> **Requirement**
Return the listing below exactly as it stands. Pictures stay out.

> **Data to use**

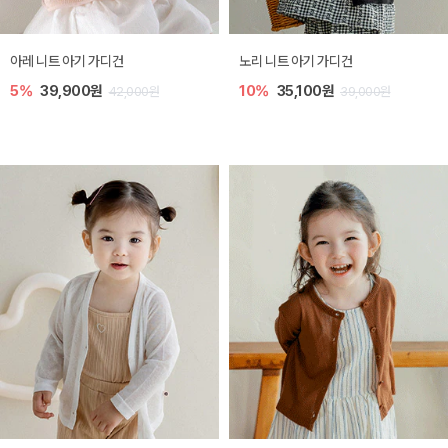
[SIZE ~6Y] 로메이 라운지 셋업
밀라 아기 원피스
10%
23,400원
20%
27,200원
26,000원
34,000원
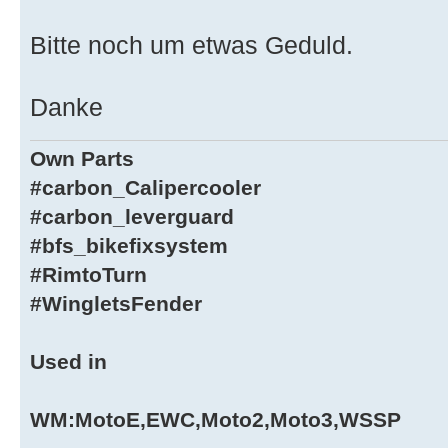
Bitte noch um etwas Geduld.
Danke
Own Parts
#carbon_Calipercooler
#carbon_leverguard
#bfs_bikefixsystem
#RimtoTurn
#WingletsFender
Used in
WM:MotoE,EWC,Moto2,Moto3,WSSP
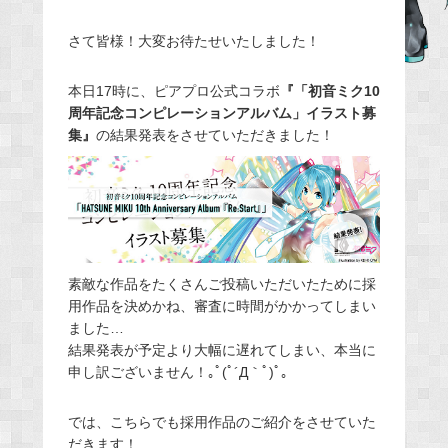
e
さて皆様！大変お待たせいたしました！
b
o
本日17時に、ピアプロ公式コラボ
『「初音ミク10
o
周年記念コンピレーションアルバム」イラスト募
k
集』
の結果発表をさせていただきました！
素敵な作品をたくさんご投稿いただいたために採
用作品を決めかね、審査に時間がかかってしまい
ました…
結果発表が予定より大幅に遅れてしまい、本当に
申し訳ございません！｡ﾟ(ﾟ´Д｀ﾟ)ﾟ｡
では、こちらでも採用作品のご紹介をさせていた
だきます！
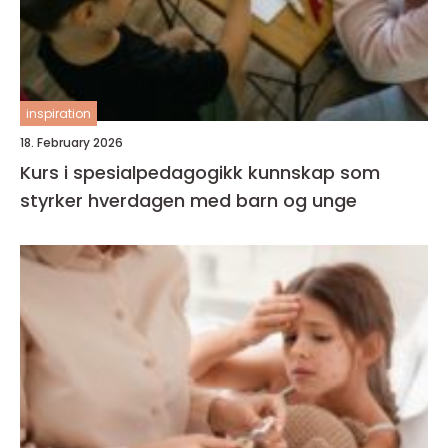
inspiration
18. February 2026
Kurs i spesialpedagogikk kunnskap som
styrker hverdagen med barn og unge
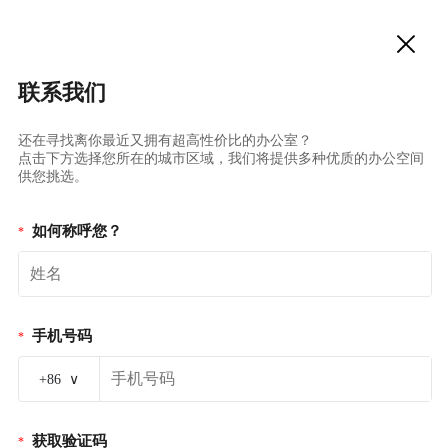
联系我们
还在寻找离你最近又拥有超高性价比的办公室？
点击下方选择您所在的城市区域，我们将提供多种优质的办公空间
供您挑选。
如何称呼您？
*
手机号码
*
+86
∨
获取验证码
*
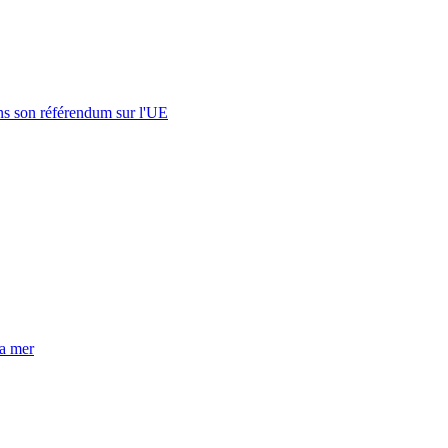
s son référendum sur l'UE
la mer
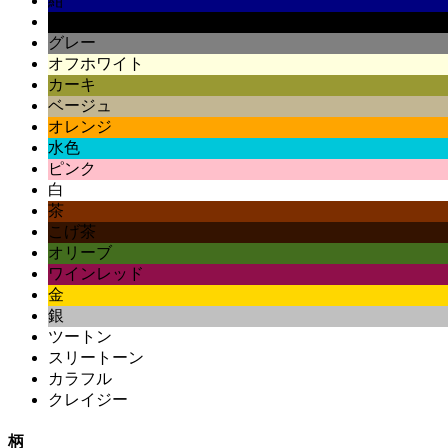
紺
黒
グレー
オフホワイト
カーキ
ベージュ
オレンジ
水色
ピンク
白
茶
こげ茶
オリーブ
ワインレッド
金
銀
ツートン
スリートーン
カラフル
クレイジー
柄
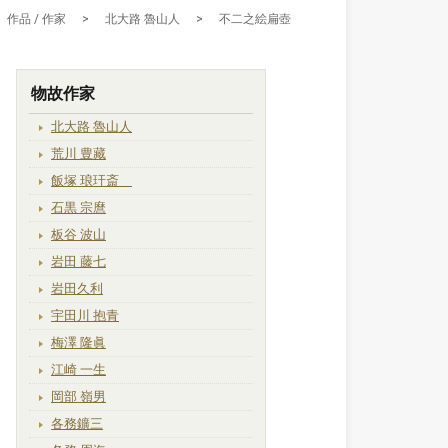
作品 / 作家
>
北大路 魯山人
>
不二之絵扁壺
物故作家
北大路 魯山人
荒川 豊藏
飯塚 琅玕斎
石黒 宗麿
板谷 波山
岩田 藤七
岩田久利
宇田川 抱青
梅澤 隆眞
江崎 一生
岡部 嶺男
各務鑛三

> **Written reply**
[SIZE ~6Y] 로메이 라운지 셋업
밀라 아기 원피스
10%
23,400원
20%
27,200원
26,000원
34,000원
Bitte noch um etwas Geduld.
Danke
Own Parts
#carbon_Calipercooler
#carbon_leverguard
#bfs_bikefixsystem
#RimtoTurn
#WingletsFender
Used in
WM:MotoE,EWC,Moto2,Moto3,WSSP
e
さて皆様！大変お待たせいたしました！
b
o
本日17時に、ピアプロ公式コラボ
『「初音ミク10
o
周年記念コンピレーションアルバム」イラスト募
k
集』
の結果発表をさせていただきました！
素敵な作品をたくさんご投稿いただいたために採
用作品を決めかね、審査に時間がかかってしまい
ました…
結果発表が予定より大幅に遅れてしまい、本当に
申し訳ございません！｡ﾟ(ﾟ´Д｀ﾟ)ﾟ｡
では、こちらでも採用作品のご紹介をさせていた
だきます！
inspiration
18. February 2026
Kurs i spesialpedagogikk kunnskap som
styrker hverdagen med barn og unge
联系我们
还在寻找离你最近又拥有超高性价比的办公室？
点击下方选择您所在的城市区域，我们将提供多种优质的办公空间
供您挑选。
如何称呼您？
*
手机号码
*
+86
∨
获取验证码
*
s son référendum sur l'UE
la mer
紺
黒
グレー
オフホワイト
カーキ
ベージュ
オレンジ
水色
ピンク
白
茶
こげ茶
オリーブ
ワインレッド
金
銀
ツートン
スリートーン
カラフル
クレイジー
柄
作品 / 作家
>
北大路 魯山人
>
不二之絵扁壺
物故作家
北大路 魯山人
荒川 豊藏
飯塚 琅玕斎
石黒 宗麿
板谷 波山
岩田 藤七
岩田久利
宇田川 抱青
梅澤 隆眞
江崎 一生
岡部 嶺男
各務鑛三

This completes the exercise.